Parole violators have right to state-provided attorneys, judge rules
A key part of a victims’ rights measure voters approved in November was blocked Thursday by a federal judge, who ruled that the state cannot restrict parole violators’ right to state-provided legal counsel when considering whether to send them back to prison.
Senior Judge Lawrence K. Karlton of the U.S. District Court in Sacramento ruled against Gov. Arnold Schwarzenegger and the state in issuing an injunction against part of Proposition 9, the measure known as the Victims’ Bill of Rights Act of 2008: Marsy’s Law.
The initiative dictates that the state provide legal counsel to parole violators only under certain circumstances, including when the case is unusually complex or when the parolee is indigent or has issues of mental competency.
Proponents of Proposition 9 said that under the measure, the state would provide legal counsel in only about 15% of parole revocation hearings, saving $40 million annually.
The judge said the state must abide by a court- approved consent decree from 2004 that requires the state to provide legal counsel in all parole revocation hearings.
“This is a costly and unnecessary standard for California to use and should be overturned,” said Nina Salarno-Ashford, executive board member of Crime Victims United of California.
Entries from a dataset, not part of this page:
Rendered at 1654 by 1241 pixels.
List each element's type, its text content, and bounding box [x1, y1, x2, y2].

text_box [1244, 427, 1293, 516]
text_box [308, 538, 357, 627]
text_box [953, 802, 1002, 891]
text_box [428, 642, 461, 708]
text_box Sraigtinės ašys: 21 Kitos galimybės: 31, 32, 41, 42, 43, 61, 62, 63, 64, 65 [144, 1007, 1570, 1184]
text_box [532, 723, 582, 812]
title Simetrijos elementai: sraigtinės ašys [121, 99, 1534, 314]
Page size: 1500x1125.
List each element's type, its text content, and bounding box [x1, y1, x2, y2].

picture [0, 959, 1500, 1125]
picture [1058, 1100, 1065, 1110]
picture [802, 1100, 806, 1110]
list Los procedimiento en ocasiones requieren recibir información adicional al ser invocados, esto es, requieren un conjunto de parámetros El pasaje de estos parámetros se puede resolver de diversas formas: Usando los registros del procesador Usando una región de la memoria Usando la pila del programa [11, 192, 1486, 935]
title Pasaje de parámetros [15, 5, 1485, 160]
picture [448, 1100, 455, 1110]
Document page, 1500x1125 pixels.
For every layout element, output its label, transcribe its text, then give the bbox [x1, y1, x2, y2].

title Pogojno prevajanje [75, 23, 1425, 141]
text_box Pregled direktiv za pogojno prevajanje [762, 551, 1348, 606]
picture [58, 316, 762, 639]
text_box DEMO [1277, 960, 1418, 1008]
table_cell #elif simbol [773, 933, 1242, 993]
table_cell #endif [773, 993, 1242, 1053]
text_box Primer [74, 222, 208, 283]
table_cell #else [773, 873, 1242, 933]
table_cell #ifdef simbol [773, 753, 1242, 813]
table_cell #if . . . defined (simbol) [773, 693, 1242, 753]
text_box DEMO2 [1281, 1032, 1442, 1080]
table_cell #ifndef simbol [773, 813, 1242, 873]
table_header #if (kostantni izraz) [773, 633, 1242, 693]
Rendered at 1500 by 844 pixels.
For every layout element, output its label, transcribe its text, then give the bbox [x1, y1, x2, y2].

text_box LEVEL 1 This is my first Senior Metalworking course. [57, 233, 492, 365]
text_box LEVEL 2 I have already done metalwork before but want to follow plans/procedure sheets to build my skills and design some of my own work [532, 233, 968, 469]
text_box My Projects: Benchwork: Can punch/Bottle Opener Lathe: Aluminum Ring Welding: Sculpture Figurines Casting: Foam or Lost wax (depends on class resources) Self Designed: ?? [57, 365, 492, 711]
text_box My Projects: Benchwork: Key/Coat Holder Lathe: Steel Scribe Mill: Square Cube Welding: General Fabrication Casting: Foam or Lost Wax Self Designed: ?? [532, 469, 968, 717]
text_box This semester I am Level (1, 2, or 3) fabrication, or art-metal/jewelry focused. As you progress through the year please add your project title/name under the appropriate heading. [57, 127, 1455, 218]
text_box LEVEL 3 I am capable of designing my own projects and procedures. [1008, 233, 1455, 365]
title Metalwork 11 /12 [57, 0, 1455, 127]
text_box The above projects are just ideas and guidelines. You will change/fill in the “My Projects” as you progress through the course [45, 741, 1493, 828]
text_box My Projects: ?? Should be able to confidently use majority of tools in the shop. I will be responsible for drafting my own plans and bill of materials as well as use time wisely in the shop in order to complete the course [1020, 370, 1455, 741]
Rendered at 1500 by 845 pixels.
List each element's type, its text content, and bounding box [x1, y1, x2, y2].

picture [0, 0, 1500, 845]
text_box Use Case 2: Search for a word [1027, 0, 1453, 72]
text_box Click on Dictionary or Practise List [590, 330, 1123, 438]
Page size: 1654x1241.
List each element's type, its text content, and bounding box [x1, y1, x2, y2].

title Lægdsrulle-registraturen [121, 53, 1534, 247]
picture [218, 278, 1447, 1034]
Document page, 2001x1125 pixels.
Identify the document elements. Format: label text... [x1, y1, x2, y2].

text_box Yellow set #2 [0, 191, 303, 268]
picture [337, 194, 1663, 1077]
“Especially now, we cannot afford to be spending tens of millions of dollars on unnecessary privileges for convicted felons. Proposition 9 strikes the perfect balance by protecting the constitutional rights of parolees while saving the state tens of millions of dollars a year.”
The lawsuit was filed on behalf of all parolees by private attorney Ernest J. Galvan of San Francisco.
“The significance of the court decision is it’s a major win for public safety in California,” Galvan said. “Public safety relies on using prison beds for dangerous people and not wasting prison beds on low-risk people.”
By providing an attorney to all 80,000 parolees who annually face revocation hearings, the state makes the decision on whether to send someone back to prison more “accurate and reliable,” Galvan said.
The state entered into a court-approved consent decree in 2004 to settle allegations that parolees were not getting fair and timely access to the parole revocation process.
As part of the settlement, the state agreed to provide attorneys to all parolees facing revocation.
Karlton found “there are several areas in which Proposition 9" and the consent decree “are in plain conflict.”
Proposition 9 also conflicts with provisions of the consent decree that require accommodation for parolees’ disabilities and that protect the ability of the parolee to present evidence at the probable cause hearing and expedite probable cause hearings in certain circumstances.
Although attorneys for the state have signaled their intent to appeal the ruling, officials said Thursday that they will continue to enforce provisions of Marsy’s Law not struck down by the court, including notification of victims when there are parole hearings.
“We are still reviewing the ruling and the impacts on components of Marsy’s Law,” said Seth Unger, a spokesman for the state Department of Corrections and Rehabilitation.